Using the jsonb_to_recordset function on the cities column, we can expand the JSON array into separate rows. Like before, we provide a composite type with the key names and data types.

SELECT
  idx,
  country_name,
  city.name,
  city.coordinates
FROM country,
     jsonb_to_recordset(cities) AS city(name text, coordinates jsonb);
+---+------------+---------+------------------------------------+
|idx|country_name|name     |coordinates                         |
+---+------------+---------+------------------------------------+
|1  |AU          |York     |{"lat": -31.88809, "lng": 116.7678} |
|1  |AU          |Yanchep  |{"lat": -31.54678, "lng": 115.63171}|
|1  |AU          |Yallingup|{"lat": -33.64592, "lng": 115.03514}|
|1  |AU          |Wundowie |{"lat": -31.76163, "lng": 116.3799} |
|1  |AU          |Wooroloo |{"lat": -31.8038, "lng": 116.31311} |
|1  |AU          |Woodville|{"lat": -34.88333, "lng": 138.55}   |
+---+------------+---------+------------------------------------+

Note the idx value (the country index column) repeats for each city.

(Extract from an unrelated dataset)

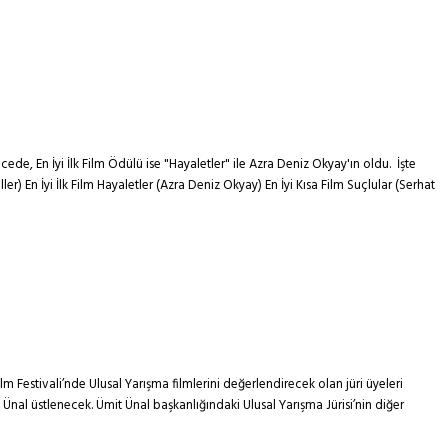
cede, En İyi İlk Film Ödülü ise "Hayaletler" ile Azra Deniz Okyay'ın oldu. İşte
ler) En İyi İlk Film Hayaletler (Azra Deniz Okyay) En İyi Kısa Film Suçlular (Serhat
Film Festivali’nde Ulusal Yarışma filmlerini değerlendirecek olan jüri üyeleri
t Ünal üstlenecek. Ümit Ünal başkanlığındaki Ulusal Yarışma Jürisi’nin diğer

Expanding and flattening nested JSON

In the previous example, the composite type used the jsonb type for the coordindates key. Thus, the query returned the coordinates as a JSONB column. Given that our goal is to flatten the JSON data, we can build on the previous queries to return separate columns for lat and lng.

SELECT
  idx,
  country_name,
  city.name,
  coord.lat,
  coord.lng
FROM country,
     jsonb_to_recordset(cities) AS city(name text, coordinates jsonb),
     jsonb_to_record(coordinates) AS coord(lat numeric, lng numeric);
+---+------------+---------+---------+---------+
|idx|country_name|name     |lat      |lng      |
+---+------------+---------+---------+---------+
|1  |AU          |York     |-31.88809|116.7678 |
|1  |AU          |Yanchep  |-31.54678|115.63171|
|1  |AU          |Yallingup|-33.64592|115.03514|
|1  |AU          |Wundowie |-31.76163|116.3799 |
|1  |AU          |Wooroloo |-31.8038 |116.31311|
|1  |AU          |Woodville|-34.88333|138.55   |
+---+------------+---------+---------+---------+

Using both jsonb_to_recordset and jsonb_to_record, we’re able to flatten the JSON data so that we have one row per city, which repeated country data.

Closing

Data analysts, data scientists, and ML engineers wrangling JSON in the database can use functions built-in to Postgres to normalize the data. By composing these functions together, it’s possible to expand complex JSON into new rows and columns so they can used downstream for data exploration, data analysis, and building models.